Doesn’t Historical Amnesia Diminish Political Understanding?
There is little more demoralizing and disorienting to us moderns than being lost in a perpetual present.
Historical amnesia is the lot of those whose worldview is little more than a hodgepodge of media commentary, especially from television and newspapers. It is indeed a tragedy for the less educated who blend together the infotainment of Opra Winfrey, Bill O’Reilly, and Nancy Grace, as if pop culture is capable of synthesizing something meaningful about the political order around us.
Imagine yourself waking up with full-blown personal amnesia–you remember nothing from your past, nothing about your family or childhood, nothing at all. This is why historians like Niall Ferguson are so important, because they help us remember our collective past, as in his comments about his new book, Civilization, The West and the Rest:
Economic history is not politically correct. Many on the left therefore struggle with its findings. It is indeed astonishing that, from the beginning of the 16th century until the third quarter of the 20th century, the West (Europe and its settler colonies) did much better than the rest of the world and came to rule over it. But that’s what happened.

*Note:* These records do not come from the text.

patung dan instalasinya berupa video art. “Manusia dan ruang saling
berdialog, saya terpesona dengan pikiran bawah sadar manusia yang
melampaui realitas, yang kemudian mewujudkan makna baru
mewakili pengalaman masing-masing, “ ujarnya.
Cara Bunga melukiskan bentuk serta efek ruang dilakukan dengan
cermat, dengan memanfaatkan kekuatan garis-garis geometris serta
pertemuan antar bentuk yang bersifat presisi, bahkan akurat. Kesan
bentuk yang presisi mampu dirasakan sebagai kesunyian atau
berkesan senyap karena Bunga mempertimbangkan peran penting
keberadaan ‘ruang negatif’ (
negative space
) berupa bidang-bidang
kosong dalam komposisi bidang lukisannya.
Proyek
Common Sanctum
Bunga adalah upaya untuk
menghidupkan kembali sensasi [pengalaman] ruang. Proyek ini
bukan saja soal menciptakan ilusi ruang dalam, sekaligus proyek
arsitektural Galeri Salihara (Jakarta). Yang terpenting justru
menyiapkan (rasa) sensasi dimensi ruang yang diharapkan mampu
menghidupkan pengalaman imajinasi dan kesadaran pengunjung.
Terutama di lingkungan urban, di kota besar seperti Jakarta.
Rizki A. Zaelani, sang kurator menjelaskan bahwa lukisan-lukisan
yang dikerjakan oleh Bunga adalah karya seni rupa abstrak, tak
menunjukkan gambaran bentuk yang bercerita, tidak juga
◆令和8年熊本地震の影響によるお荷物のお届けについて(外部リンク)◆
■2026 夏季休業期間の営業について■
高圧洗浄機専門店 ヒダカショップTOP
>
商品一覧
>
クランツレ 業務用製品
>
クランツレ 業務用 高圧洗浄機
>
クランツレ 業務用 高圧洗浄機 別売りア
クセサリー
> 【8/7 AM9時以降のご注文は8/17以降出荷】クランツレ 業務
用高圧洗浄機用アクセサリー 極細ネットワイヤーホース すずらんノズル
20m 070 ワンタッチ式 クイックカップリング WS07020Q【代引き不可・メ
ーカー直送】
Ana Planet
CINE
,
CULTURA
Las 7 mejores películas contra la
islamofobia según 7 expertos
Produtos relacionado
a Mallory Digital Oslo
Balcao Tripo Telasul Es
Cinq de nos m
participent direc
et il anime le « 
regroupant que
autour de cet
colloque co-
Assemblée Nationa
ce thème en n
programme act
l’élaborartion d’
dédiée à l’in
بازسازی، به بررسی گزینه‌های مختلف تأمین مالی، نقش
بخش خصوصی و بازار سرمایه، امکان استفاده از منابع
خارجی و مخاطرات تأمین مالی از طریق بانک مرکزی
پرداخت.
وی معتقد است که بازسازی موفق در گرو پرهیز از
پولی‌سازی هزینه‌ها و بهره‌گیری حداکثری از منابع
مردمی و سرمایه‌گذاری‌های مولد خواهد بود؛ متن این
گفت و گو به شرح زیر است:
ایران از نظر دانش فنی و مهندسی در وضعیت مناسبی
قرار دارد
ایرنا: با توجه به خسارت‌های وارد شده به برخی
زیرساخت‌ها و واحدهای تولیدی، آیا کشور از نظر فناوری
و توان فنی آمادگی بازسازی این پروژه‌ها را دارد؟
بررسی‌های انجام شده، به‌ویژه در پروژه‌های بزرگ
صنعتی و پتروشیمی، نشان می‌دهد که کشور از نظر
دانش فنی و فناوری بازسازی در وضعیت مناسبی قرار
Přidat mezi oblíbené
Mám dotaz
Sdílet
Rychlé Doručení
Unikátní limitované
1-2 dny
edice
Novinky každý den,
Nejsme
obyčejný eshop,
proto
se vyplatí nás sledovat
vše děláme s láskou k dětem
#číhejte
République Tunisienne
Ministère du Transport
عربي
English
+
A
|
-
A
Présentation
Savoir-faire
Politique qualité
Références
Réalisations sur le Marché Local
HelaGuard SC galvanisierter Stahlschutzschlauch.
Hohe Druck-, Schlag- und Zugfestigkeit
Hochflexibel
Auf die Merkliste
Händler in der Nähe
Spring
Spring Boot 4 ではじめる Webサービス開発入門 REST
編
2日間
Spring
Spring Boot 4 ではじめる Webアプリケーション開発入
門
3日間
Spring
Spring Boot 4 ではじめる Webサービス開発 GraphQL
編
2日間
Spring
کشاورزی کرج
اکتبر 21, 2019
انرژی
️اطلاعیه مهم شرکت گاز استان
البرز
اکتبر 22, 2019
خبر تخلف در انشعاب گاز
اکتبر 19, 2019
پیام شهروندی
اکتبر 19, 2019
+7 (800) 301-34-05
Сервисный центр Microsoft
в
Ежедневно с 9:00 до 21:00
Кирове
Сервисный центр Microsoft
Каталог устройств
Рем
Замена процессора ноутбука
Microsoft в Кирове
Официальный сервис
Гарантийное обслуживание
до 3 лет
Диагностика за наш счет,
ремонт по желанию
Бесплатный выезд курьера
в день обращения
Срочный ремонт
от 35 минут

By the 1970s the average American was roughly 20 times richer than the average Chinese. The average Briton was at least 12 times richer than the average Indian. In the first half of the 20th century, westerners had life expectancy nearly twice that of non-westerners. Europeans and North Americans even grew taller than Asians.
Moreover, a dozen western empires were able literally to rule most of the world. At their zenith, these empires encompassed three fifths of the earth’s land surface and population and controlled three quarters of economic output. Fewer than 1,000 British civil servants governed the entire Indian subcontinent.
Explaining why this extraordinary divergence came about is the principal task I set myself in writing Civilization: The West and the Rest. The book argues that we cannot do so in terms of geography, the weather, culture — and least of all in terms of race. I write: ‘The idea that the success of the United States was contingent on racial segregation was nonsense.’ I call racism a ‘pseudo-science that ranks alongside the ideology of communism as the most lethal of all Western civilization’s exports’.